Immad Akhund, CEO and co-founder of Mercury, told TechCrunch that his team worked on the new product, called Mercury Vault, over the weekend.
Customers, existing and new, with more than $3 million in their accounts will be prompted to move funds into Mercury Treasury’s Vanguard money market funds, which are 99.5% invested in U.S. government-backed securities (mutual funds predominantly composed of T-bills) and held 100% in the customer’s name.
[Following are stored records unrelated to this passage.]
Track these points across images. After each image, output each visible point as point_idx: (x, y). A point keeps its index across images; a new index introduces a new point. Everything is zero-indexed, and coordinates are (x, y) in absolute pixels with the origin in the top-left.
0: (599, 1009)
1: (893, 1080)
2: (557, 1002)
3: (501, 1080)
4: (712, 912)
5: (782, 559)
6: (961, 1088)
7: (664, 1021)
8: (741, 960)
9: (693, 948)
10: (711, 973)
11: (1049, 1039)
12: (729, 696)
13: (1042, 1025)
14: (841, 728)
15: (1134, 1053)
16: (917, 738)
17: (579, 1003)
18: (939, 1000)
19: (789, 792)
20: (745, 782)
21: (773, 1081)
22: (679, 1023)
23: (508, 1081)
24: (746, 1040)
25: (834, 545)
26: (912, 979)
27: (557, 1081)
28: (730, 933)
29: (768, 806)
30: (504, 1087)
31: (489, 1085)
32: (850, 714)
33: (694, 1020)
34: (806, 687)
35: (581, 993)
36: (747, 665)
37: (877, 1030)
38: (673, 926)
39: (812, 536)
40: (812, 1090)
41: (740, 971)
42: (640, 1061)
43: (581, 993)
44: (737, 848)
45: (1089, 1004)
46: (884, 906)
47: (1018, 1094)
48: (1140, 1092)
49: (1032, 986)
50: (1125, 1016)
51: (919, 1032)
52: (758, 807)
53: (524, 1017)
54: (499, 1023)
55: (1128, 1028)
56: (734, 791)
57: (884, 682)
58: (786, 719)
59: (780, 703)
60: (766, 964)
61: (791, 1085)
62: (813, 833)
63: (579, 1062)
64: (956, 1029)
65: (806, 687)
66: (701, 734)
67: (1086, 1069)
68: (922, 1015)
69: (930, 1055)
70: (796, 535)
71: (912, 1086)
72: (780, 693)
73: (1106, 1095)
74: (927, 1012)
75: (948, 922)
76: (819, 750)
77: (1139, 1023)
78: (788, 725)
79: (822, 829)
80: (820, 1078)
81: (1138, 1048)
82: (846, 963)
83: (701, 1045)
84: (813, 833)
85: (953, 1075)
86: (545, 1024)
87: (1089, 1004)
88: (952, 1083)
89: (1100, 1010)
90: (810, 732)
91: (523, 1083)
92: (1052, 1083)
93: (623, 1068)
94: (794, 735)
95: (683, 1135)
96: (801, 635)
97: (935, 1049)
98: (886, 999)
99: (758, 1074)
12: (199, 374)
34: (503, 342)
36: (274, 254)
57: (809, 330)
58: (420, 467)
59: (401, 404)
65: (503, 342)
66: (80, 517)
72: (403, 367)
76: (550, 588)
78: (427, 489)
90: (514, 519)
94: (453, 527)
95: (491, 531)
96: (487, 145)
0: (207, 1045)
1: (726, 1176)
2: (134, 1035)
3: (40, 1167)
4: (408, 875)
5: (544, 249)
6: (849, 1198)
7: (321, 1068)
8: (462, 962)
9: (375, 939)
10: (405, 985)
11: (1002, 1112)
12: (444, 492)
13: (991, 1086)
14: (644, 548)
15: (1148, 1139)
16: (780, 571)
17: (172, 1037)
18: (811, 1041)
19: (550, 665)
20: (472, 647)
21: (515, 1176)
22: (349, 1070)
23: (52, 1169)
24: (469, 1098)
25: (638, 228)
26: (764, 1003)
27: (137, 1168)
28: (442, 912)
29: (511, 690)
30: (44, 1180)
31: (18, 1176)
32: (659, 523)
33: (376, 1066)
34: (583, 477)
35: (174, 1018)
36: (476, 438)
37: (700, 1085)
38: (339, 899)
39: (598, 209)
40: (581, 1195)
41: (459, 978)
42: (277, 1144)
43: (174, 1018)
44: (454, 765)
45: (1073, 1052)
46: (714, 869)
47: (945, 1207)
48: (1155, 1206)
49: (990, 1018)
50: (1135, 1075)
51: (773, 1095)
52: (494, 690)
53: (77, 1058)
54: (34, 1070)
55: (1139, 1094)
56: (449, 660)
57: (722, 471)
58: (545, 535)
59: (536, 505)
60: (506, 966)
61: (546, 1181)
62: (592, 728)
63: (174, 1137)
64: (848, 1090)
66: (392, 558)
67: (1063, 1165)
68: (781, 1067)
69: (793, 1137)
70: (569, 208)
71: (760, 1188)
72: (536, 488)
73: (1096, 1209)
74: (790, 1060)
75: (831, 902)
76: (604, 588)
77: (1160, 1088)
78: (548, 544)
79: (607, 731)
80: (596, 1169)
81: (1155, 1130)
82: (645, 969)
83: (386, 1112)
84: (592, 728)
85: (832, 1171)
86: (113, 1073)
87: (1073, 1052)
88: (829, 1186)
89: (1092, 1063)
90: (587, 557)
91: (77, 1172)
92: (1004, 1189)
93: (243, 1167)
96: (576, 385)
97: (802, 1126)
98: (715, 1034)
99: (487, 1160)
As the company continues to work on the product, customers will have the option to make that money movement automatic.
“So if you need to have $2 million in your operational account, we’ll make sure there is $2 million there so you can make payroll and things like that and the rest will be swept into the U.S. government, T-bills and mutual funds,” Akhund said.
To be clear, Mercury itself is not a bank. Through its partnerships with Choice Financial and Evolve Bank & Trust it is able to provide its customers with access to “a sweep network” of other banks such as Goldman Sachs and Capital One.
With Vault, Akhund said, customers not only get expanded FDIC insurance of up to $3 million, deposits will also be spread across up to 12 different banks to spread out risk and assuage fears.
Vault also, according to Akhund, “will continuously monitor cash across accounts and recommend actions to keep every dollar as secure as possible.”
“Before Thursday, I think a lot of people were not thinking about who actually has the money and is it safe?,” he said.
Generally, since news of SVB’s woes became public, Mercury has had “a massive slew of signups,” he said. While its customers are predominantly startups, Akhund says the company also serves investors and has received inbound interest from VCs wanting to move money this past weekend as well.
Mercury has more than 100,000 customers and says it has been profitable since last August. It processed more than $50 billion in transactions in 2022, up from $23 billion in 2021. The company says that 50% of YC cohorts “choose Mercury as their banking partner.”
Since inception, Mercury has raised $163 million from investors such as Andreessen Horowitz (a16z), CRV, Coatue and others. Its last round was a $120 million Series B that was announced in July of 2021.
Meanwhile, startup Rho said it has seen increased demand in its Treasury Management Account offering that offers up to $75 million in FDIC, something that it initiated when it first started in 2019 because it “knew companies would want an option to diversify their funds,” a spokesperson said. The corporate spend and cash management company in 2021 raised a $75 million Series B funding round led by Dragoneer Investment Group and has raised a total of $205 million in equity and debt financing.